Un hombre europeo y la joven keniana abandonan el local, uno de esos "puntos calientes" de prostitución en Nairobi que menciona Mary, el 28 de diciembre de 2024.

Mary se ha dado un plazo de tres años para dejar este trabajo. No es que no lo haya querido hacer antes, es que no ha podido. “Cuando no tienes ahorros no puedes cambiar. Necesito alimentar a mis hijos y no he terminado de pagar la casa. Dejo a los niños por la mañana en el colegio y ni siquiera les doy el desayuno. Espero que cuando dos o tres de ellos tengan trabajo se ayuden los unos a los otros. Lo pienso tanto…”, dice. Le gustaría tener un salón de belleza pequeño, lo justo para terminar de pagar la casa.

Hoy Mary no tiene planes. Volverá en matatu —uno de esos microbuses pintados con grafitis— a su casa de las afueras de Nairobi y estará lo que queda de domingo allí, viendo cómo pasan lentas las horas. No trabaja todos los días; con tres a la semana le vale para ir tirando y sacar adelante a sus ocho hijos.
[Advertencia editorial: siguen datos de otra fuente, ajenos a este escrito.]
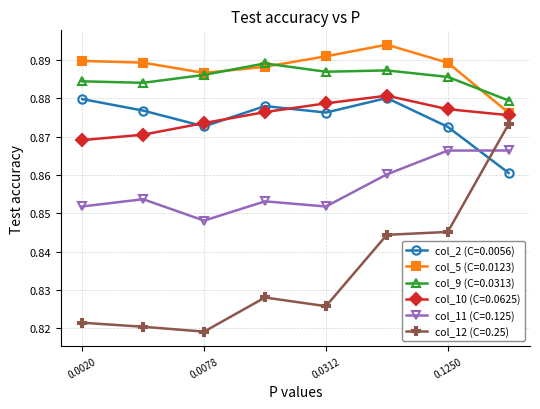

In col_10 (C=0.0625), how many points are higher than both neighbors (excluding endpoints)?

1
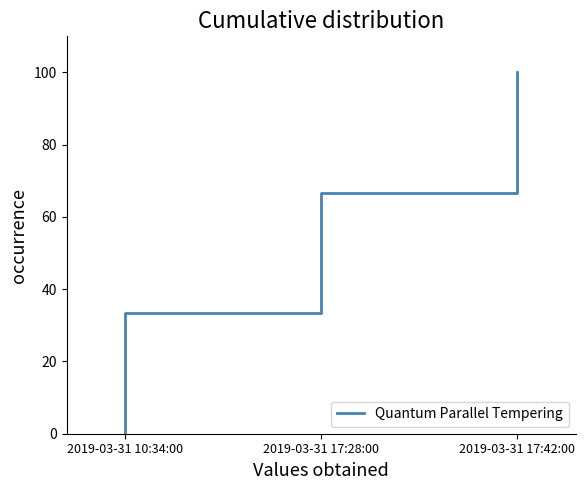

How many data points are less than 66?

2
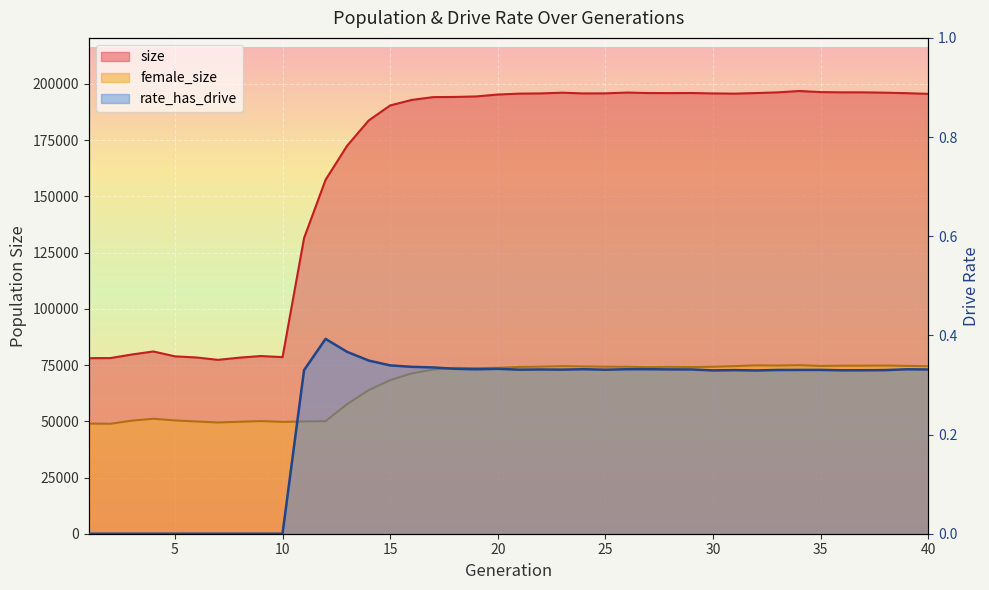

True or false: female_size and size intersect in this chart.

False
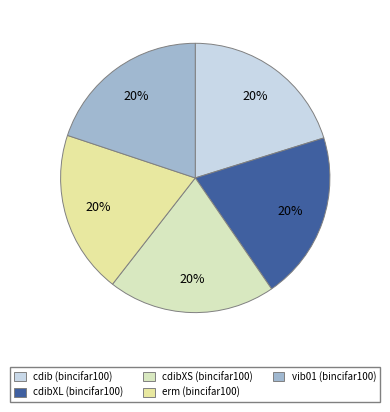

Combined, do vib01 (bincifar100) and cdibXS (bincifar100) account for over 50%?

No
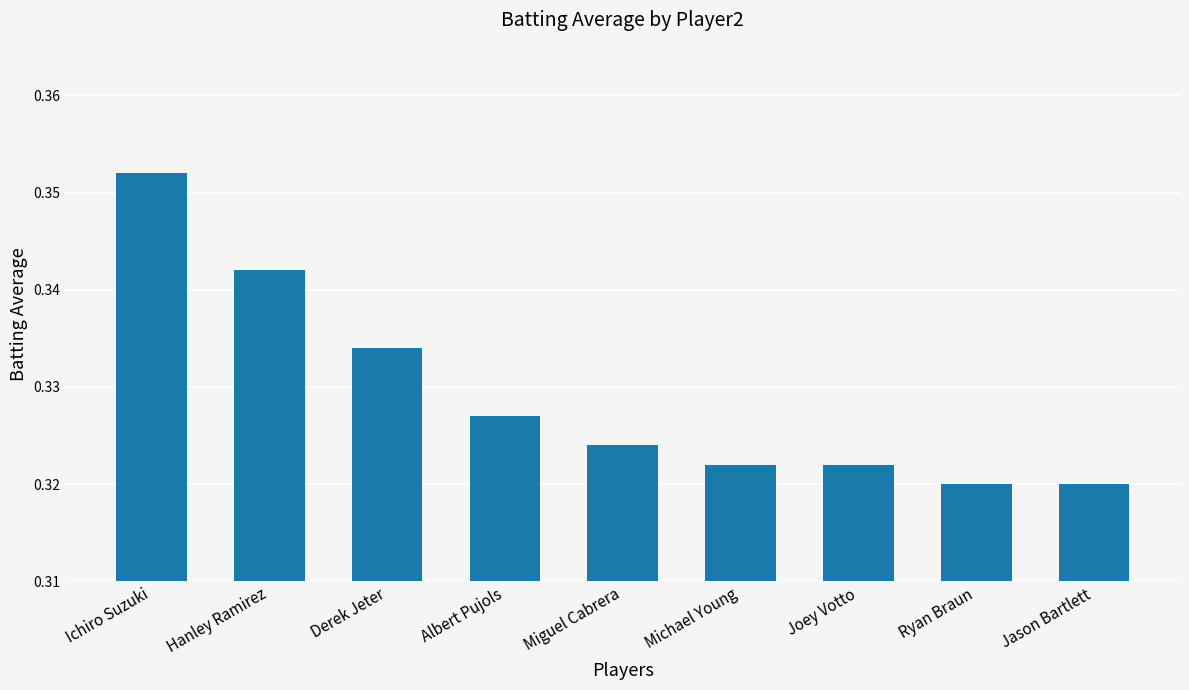

Between Ichiro Suzuki and Hanley Ramirez, which is larger?

Ichiro Suzuki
No todos son biológicos. Algunos de ellos quedaron huérfanos y Mary, que creció sin padre ni madre, no podía soportar la idea de verlos en la calle. Serían pobres, pero al menos tendrían cariño y cobijo, se dijo. Son hijos de dos madres. Las dos eran amigas de Mary. Las dos eran prostitutas. Las dos murieron brutalmente asesinadas por hombres de los que en principio solo esperaban unos billetes a cambio de sexo.

*Los nombres marcados con asterisco son ficticios a petición de los entrevistados.